If anyone can shed some light on the topic, it would be much appreciated.

  1. What is the difference between:

    • File > Printer Settings > Properties and
    • File > Print > Printer > Properies
  2. What is the difference between:

    • File > Printer Settings > Properties > Paper size (A) and
    • File > Print > Printer > Properies > Paper size (B) and
    • File > Print > Page Layout > Paper size (C)
  3. On File > Print > Printer > Properies, there is a checkbox that says, “Use only paper size from printer preferences”. This is probably just semantics, but there is no “printer preferences” label that I can find. Is it just referring to the File > Printer Settings Dialog?

  4. Where does LOWriter get the paper sizes?. It looks like A and B get paper size from cups ppd. But C has a different list and many paper sizes are repeated in the list. It is kind of a mess.

  5. I have learned over the years that before I create a new LOWriter document that I should always visit File > Printer Settings > Properties > Paper size to prevent problems with printing and margins. It seems working with the document is more predictable this way

    However there is this anomaly. If I go to Format > Page Style > Page and change the Margins, only the very first time, LOWriter will display a Warning Dialog, “The margin settings are out of print range”). I select “No”, not to accept, and LOWriter will reset them to values in the ppd — Although LOWriter sometimes uses the margins from Letter and sometimes Letter AutoDuplex. I’m not sure why at this time. Now, if I go back to File > Printer Setup > Properties > Paper size and change it, the Format > Page Style > Page does not display the Warning Dialog, even if I change the margins.

    If I go to File > Printer Settings > Properties > Paper size and select Letter Borderless, the File > Print > Page Layout shows some weird numbers. I’ve seen 3.00 in x 5.00 in and 8.72 in x 11.19 in. It should be 8.5 x 11. I’m think’n that maybe I should ignore File > Print > Page Layout altogether. Of the 3 places to select paper sizes, it seems to be the strangest :slight_smile:

    Are there any printing tricks to make sure LOWriter is using the correct printer paper size and margins? Unfortunately thing can look good with Print Preview, but not when it actually prints.

Thank you.

Lets start with your (3). It is meant to ask the printer/driver for the available paper settings. Useful for many people, but completely useless, if I’m preparing an oversized A3 document to print elsewhere and have only A4 printer installed.

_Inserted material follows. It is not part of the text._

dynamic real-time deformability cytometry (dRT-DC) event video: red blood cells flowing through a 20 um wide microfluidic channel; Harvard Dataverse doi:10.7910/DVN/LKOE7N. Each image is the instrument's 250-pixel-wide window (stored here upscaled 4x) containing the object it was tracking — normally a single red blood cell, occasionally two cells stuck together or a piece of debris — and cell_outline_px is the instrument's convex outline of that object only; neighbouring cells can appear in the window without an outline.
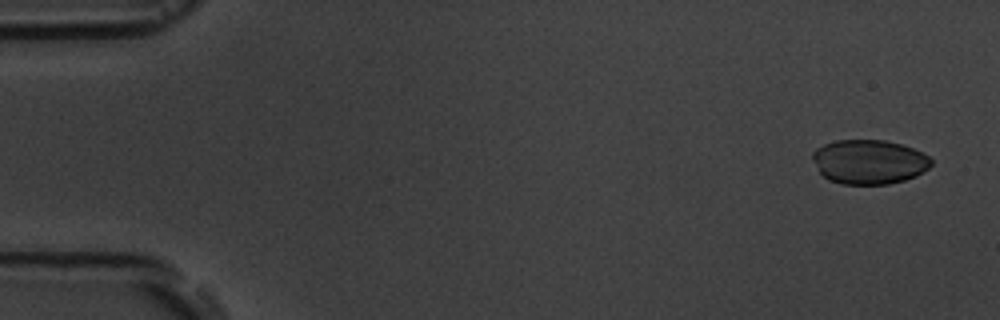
{"species": "common noctule bat (a hibernating species)", "species_latin": "Nyctalus noctula", "temperature_condition": "room temperature", "stored_images_in_passage": 5, "camera_frame_rate_fps": 3000, "um_per_image_px": 0.085, "animal": {"sex": "male", "body_mass_g": 19.5, "forearm_length_mm": 54.6}, "frame": {"image": 1, "passage_image": 1, "time_ms": 0.0, "image_size_px": [1000, 320], "cell_outline_px": [[932, 164], [928, 168], [916, 176], [904, 180], [888, 184], [840, 184], [828, 180], [820, 172], [812, 160], [812, 152], [816, 148], [824, 144], [836, 140], [884, 140], [900, 144], [912, 148], [928, 156], [932, 160]], "centroid_in_image_um": [73.84, 13.76], "position_along_channel_um": 11.2, "area_um2": 30.69}}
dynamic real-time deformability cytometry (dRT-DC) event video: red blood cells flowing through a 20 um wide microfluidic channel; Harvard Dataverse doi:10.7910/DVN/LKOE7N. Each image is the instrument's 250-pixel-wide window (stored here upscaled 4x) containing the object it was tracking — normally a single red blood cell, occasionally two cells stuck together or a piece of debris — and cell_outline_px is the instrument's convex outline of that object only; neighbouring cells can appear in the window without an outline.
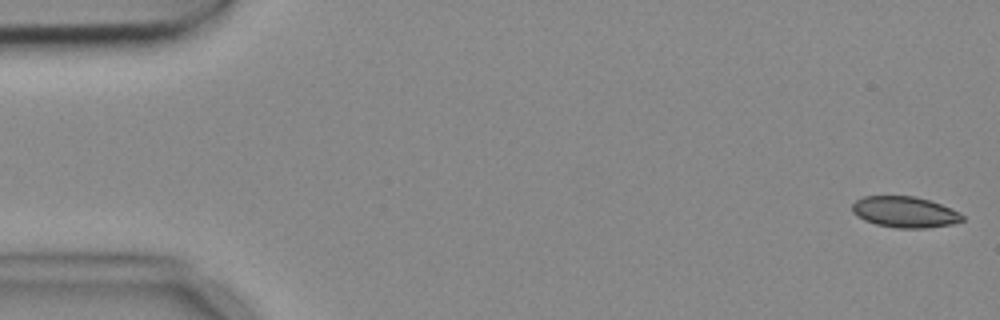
{"species": "common noctule bat (a hibernating species)", "species_latin": "Nyctalus noctula", "temperature_condition": "cold", "stored_images_in_passage": 6, "camera_frame_rate_fps": 3000, "um_per_image_px": 0.085, "animal": {"sex": "female", "body_mass_g": 18.4}, "frame": {"image": 1, "passage_image": 1, "time_ms": 0.0, "image_size_px": [1000, 320], "cell_outline_px": [[964, 220], [952, 224], [924, 228], [896, 228], [876, 224], [864, 220], [856, 216], [852, 212], [852, 204], [856, 200], [864, 196], [916, 196], [952, 208], [960, 212], [964, 216]], "centroid_in_image_um": [76.9, 18.02], "position_along_channel_um": 8.1, "area_um2": 20.0}}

As a result of (3) in your (4) LibreOffice may list its own paper sizes, additional ones of the OS or CUPS and a third layer from the actual printer-driver (especially on Windows). It is quite complicated to know wich sizes YOU will need, so this piles up.

Basically the main factor in document layout is page style where you define the target sheet size. For convenience, Writer does its best to default this page size to the one configured for the default printer (eventually probing it which can result in a slow start up if the printer is not connected or network not available), but anyway page style has precedence over printer. This means you can print on a different page size: the print dialog is meant to reflect the physical layout of the printer while (unsynchronised) page styles reflect the logical author’s idea of the document. Thus the document may end up being cropped to the printer’s size when printing.

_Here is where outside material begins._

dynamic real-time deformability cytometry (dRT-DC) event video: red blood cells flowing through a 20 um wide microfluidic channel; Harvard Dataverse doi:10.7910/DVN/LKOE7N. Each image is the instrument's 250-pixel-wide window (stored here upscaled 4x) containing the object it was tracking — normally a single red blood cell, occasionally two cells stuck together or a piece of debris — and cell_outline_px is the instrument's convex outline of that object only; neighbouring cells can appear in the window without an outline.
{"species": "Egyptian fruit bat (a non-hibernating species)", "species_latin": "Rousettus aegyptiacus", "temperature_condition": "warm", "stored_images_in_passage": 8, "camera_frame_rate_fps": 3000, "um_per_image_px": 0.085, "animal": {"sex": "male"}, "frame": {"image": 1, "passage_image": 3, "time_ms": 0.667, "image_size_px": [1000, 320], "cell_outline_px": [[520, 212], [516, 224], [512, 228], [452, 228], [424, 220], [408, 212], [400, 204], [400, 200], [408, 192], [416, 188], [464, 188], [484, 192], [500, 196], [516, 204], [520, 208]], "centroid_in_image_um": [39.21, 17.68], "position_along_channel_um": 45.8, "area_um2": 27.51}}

A document may use several page styles, say some pages are portrait others are landscape. This is common situation. This is handled quite well by the printer driver because it only implies rotation.

You can even have A4 portrait and A3 landscape (intended to show large diagrams or tables and to be folded twice so that the resulting book is simply A4).

John Doe’s printer are usually single format and you select this format when printing, independent from what the document really is. Professional printers can have several trays but I don’t know if they can print A4 and A3 in the same job, i.e. dynamic tray selection.